WORK TASK - From the entries below, return exactly the lines beginning at the one that contains "Each domain includes" and ending at the one that contains "and benchmarking. |", both of them included, and only those lines.

*** Begin section ***

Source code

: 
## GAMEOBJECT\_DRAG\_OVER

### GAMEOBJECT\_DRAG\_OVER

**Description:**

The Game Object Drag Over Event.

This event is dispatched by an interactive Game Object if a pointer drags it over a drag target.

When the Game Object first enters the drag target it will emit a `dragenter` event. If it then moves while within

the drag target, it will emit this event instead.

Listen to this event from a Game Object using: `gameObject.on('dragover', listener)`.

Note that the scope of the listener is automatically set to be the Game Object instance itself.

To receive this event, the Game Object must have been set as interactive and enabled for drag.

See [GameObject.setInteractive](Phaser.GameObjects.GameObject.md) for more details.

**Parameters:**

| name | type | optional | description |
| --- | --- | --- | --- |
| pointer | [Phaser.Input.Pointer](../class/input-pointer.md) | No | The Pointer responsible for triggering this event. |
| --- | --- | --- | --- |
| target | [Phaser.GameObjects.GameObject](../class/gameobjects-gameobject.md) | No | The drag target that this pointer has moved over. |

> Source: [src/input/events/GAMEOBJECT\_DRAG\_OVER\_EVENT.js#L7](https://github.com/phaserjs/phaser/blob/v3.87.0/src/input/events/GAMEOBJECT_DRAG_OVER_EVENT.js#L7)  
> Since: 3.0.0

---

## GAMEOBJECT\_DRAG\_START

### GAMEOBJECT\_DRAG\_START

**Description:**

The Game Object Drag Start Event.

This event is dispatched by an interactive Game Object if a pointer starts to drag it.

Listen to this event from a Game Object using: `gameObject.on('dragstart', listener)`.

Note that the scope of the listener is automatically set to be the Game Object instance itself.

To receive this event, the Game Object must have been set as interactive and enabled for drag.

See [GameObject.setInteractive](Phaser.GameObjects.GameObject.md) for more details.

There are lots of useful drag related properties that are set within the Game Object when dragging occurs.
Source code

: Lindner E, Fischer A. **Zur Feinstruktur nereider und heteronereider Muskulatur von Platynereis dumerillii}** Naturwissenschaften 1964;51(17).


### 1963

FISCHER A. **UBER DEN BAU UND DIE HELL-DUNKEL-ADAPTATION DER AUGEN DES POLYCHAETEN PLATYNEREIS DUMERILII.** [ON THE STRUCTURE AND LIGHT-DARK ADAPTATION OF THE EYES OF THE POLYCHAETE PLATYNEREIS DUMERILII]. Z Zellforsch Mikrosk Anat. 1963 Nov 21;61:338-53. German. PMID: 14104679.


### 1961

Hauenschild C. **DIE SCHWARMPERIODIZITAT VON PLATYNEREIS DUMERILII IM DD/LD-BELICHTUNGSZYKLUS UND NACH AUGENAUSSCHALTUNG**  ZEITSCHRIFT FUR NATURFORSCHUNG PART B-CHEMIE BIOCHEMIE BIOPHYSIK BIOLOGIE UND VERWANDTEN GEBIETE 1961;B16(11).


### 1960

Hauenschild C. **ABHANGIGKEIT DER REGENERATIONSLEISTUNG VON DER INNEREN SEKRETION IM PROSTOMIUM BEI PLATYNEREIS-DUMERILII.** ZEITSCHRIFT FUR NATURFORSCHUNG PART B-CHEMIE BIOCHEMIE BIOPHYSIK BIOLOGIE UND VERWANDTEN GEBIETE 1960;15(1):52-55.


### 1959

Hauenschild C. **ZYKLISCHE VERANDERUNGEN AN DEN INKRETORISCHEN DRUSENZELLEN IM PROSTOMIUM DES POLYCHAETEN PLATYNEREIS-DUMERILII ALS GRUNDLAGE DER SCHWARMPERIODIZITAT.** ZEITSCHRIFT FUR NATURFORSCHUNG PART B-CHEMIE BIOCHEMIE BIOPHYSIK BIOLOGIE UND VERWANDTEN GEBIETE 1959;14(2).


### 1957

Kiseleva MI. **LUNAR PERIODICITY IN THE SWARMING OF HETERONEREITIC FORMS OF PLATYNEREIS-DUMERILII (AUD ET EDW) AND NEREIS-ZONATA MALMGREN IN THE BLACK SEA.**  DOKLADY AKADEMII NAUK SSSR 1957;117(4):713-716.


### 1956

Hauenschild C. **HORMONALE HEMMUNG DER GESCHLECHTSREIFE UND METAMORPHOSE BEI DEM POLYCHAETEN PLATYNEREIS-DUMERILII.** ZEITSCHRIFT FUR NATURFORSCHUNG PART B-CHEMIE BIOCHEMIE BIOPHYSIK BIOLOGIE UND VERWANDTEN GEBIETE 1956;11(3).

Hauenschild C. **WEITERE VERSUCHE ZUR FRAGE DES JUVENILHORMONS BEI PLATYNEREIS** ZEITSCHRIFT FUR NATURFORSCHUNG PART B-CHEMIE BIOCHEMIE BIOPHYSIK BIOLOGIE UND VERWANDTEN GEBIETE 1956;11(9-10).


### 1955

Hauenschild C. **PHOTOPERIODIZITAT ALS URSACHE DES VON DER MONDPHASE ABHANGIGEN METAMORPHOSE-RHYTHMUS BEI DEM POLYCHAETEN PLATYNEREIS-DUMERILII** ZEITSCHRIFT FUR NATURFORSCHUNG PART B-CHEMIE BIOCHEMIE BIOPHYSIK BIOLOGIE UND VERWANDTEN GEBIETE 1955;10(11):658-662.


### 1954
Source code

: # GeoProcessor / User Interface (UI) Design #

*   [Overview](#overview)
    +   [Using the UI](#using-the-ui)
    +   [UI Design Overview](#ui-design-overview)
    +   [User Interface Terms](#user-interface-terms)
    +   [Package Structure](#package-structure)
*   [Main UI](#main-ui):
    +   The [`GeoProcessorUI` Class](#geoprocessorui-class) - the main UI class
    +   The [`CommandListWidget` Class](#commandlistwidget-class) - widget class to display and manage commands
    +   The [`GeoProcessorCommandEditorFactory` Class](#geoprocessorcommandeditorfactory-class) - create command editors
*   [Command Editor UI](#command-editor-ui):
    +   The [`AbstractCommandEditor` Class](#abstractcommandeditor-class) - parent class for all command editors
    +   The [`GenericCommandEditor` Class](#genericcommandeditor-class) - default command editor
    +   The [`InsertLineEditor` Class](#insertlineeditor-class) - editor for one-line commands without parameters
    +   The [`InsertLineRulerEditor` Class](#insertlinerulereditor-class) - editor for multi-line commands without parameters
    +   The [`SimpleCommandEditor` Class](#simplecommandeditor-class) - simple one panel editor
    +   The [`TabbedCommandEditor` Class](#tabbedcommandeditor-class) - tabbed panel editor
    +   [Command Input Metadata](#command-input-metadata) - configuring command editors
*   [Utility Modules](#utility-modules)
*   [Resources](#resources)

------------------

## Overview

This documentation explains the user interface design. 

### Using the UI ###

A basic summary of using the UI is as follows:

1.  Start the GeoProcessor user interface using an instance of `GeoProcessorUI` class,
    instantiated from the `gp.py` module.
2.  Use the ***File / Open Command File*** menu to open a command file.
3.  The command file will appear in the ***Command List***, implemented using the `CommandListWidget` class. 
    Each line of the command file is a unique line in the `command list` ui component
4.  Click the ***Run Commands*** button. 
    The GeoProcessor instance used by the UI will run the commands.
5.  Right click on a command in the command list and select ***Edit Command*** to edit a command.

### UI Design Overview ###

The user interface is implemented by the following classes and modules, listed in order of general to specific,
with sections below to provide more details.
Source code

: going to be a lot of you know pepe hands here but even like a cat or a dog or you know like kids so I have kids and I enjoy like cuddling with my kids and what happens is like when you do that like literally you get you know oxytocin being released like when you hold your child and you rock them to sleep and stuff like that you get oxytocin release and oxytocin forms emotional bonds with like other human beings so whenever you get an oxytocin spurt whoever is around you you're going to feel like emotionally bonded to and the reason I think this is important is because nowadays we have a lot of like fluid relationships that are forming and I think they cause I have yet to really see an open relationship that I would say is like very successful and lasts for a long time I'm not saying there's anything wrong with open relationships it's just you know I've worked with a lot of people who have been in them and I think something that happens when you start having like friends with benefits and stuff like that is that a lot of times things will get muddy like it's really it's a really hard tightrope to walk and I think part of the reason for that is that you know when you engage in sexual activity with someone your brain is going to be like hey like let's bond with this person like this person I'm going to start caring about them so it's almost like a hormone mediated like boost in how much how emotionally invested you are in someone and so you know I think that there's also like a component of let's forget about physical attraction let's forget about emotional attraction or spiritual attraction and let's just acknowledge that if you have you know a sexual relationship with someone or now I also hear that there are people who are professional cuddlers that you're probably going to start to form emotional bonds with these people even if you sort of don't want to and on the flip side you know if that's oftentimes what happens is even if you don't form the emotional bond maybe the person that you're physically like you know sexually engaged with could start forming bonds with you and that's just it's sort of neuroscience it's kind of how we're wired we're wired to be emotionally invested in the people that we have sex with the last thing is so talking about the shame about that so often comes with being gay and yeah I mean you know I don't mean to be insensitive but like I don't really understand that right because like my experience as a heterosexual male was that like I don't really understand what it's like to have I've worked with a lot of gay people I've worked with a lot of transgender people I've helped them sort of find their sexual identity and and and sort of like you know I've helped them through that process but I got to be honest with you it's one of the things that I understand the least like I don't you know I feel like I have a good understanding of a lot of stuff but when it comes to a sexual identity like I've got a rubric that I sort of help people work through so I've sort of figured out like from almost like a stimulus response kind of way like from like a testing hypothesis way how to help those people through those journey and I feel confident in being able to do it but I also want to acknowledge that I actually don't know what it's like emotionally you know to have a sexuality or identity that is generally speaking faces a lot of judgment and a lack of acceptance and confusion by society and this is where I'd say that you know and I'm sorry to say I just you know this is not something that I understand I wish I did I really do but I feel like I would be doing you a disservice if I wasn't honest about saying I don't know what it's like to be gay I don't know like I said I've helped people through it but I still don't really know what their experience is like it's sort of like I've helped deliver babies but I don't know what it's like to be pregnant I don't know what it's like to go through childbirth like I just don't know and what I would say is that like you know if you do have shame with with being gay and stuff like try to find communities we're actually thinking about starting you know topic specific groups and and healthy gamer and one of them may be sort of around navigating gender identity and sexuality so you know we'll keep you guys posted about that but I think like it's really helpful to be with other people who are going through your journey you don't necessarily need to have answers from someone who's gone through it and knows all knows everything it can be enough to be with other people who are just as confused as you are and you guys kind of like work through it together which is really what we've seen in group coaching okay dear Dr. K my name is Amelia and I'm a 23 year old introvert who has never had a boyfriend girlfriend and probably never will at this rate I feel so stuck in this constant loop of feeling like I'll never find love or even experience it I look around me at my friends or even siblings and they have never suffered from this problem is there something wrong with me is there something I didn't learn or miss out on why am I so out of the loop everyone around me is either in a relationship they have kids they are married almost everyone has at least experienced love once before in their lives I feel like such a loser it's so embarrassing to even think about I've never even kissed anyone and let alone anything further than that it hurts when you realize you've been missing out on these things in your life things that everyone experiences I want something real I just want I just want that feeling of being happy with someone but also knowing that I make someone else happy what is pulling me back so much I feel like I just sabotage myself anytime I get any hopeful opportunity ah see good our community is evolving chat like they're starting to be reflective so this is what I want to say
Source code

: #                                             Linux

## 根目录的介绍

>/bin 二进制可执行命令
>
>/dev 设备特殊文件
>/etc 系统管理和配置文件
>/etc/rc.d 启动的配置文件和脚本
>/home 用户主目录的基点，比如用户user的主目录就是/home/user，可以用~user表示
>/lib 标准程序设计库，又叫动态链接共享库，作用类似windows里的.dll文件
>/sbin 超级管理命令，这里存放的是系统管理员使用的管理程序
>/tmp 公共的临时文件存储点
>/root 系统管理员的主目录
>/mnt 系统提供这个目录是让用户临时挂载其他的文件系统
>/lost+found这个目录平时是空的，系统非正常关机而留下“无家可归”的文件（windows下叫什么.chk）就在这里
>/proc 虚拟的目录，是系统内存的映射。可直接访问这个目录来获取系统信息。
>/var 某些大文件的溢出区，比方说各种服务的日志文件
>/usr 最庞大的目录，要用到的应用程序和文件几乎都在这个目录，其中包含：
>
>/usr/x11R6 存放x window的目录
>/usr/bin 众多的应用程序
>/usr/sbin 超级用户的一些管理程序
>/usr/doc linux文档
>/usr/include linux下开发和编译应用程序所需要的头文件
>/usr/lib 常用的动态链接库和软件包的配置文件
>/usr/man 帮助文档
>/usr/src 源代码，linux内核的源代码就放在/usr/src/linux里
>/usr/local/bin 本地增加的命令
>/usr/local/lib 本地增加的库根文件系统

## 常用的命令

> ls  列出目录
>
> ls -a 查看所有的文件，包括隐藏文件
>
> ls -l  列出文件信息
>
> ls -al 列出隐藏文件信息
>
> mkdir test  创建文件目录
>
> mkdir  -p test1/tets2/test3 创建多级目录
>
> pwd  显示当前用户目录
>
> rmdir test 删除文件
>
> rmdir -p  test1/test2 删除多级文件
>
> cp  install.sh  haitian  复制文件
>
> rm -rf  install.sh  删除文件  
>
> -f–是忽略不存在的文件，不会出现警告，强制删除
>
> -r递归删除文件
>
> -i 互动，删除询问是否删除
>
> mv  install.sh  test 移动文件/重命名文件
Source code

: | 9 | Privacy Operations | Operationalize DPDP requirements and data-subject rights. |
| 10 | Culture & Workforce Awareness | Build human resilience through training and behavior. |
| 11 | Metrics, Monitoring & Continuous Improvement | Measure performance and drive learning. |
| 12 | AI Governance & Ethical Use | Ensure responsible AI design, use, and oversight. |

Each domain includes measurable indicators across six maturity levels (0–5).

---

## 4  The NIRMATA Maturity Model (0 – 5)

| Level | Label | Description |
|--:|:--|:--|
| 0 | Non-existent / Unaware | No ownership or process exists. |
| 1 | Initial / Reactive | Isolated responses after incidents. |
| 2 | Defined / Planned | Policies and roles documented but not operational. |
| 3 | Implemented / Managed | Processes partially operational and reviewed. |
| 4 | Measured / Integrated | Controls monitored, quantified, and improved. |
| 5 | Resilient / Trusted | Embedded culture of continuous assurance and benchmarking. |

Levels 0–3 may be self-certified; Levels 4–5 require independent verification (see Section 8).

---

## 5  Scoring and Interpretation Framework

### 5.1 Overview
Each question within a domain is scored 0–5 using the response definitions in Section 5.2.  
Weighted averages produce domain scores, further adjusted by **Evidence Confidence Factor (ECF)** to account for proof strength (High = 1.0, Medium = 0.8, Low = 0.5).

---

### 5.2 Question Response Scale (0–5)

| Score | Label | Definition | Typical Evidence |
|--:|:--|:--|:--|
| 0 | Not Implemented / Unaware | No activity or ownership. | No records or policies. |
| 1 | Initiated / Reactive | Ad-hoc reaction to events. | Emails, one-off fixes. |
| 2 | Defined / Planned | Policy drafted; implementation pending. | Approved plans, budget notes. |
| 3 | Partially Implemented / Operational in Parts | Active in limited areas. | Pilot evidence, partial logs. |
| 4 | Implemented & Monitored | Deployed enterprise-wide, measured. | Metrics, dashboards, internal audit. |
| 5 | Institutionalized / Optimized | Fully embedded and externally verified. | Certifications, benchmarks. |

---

*** End section ***

ANSWER SPACE -
Each domain includes measurable indicators across six maturity levels (0–5).

---

## 4  The NIRMATA Maturity Model (0 – 5)

| Level | Label | Description |
|--:|:--|:--|
| 0 | Non-existent / Unaware | No ownership or process exists. |
| 1 | Initial / Reactive | Isolated responses after incidents. |
| 2 | Defined / Planned | Policies and roles documented but not operational. |
| 3 | Implemented / Managed | Processes partially operational and reviewed. |
| 4 | Measured / Integrated | Controls monitored, quantified, and improved. |
| 5 | Resilient / Trusted | Embedded culture of continuous assurance and benchmarking. |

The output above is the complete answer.